Your answer must be the exact lines below, starting with the line with "Copyright 2026" and going on through the line with "Cerca nel sito", both included, with no pictures.

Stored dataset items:
------------------------

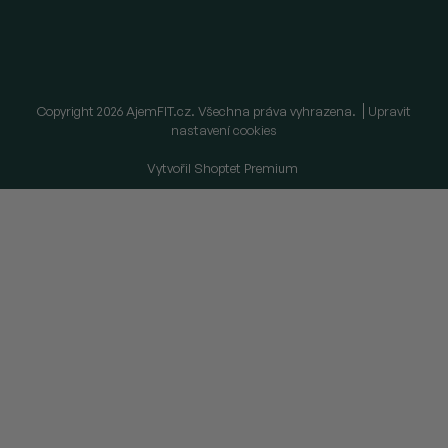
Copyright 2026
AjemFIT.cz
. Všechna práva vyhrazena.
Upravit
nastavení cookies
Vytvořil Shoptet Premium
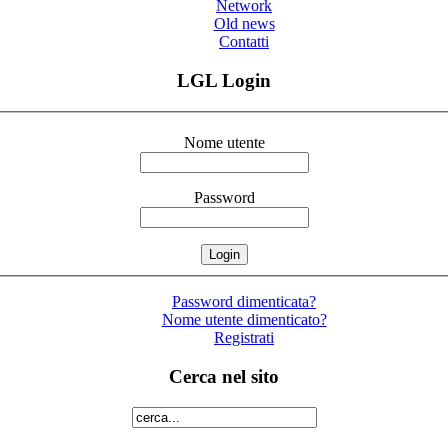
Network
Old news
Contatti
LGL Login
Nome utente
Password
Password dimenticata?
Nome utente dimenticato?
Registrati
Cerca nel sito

------------------------

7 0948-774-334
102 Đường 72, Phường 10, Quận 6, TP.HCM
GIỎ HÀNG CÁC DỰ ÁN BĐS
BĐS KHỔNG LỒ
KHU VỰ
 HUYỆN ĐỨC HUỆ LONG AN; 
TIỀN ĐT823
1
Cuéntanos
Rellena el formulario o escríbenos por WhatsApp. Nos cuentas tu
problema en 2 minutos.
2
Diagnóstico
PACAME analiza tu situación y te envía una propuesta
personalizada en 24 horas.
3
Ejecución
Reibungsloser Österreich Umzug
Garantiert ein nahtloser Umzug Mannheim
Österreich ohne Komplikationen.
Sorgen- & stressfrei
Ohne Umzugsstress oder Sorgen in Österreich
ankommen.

------------------------

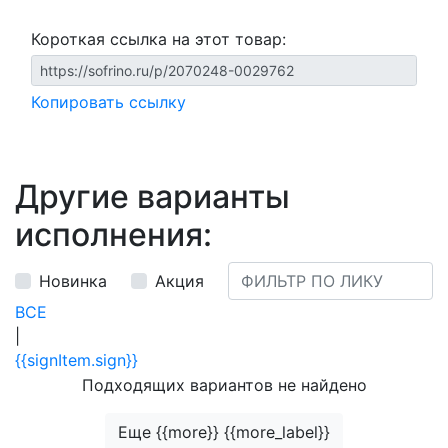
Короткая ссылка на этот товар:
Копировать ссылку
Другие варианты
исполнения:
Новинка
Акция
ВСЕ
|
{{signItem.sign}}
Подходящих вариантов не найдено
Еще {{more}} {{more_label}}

------------------------

**Task solution:**
Copyright 2026
AjemFIT.cz
. Všechna práva vyhrazena.
Upravit
nastavení cookies
Vytvořil Shoptet Premium
Network
Old news
Contatti
LGL Login
Nome utente
Password
Password dimenticata?
Nome utente dimenticato?
Registrati
Cerca nel sito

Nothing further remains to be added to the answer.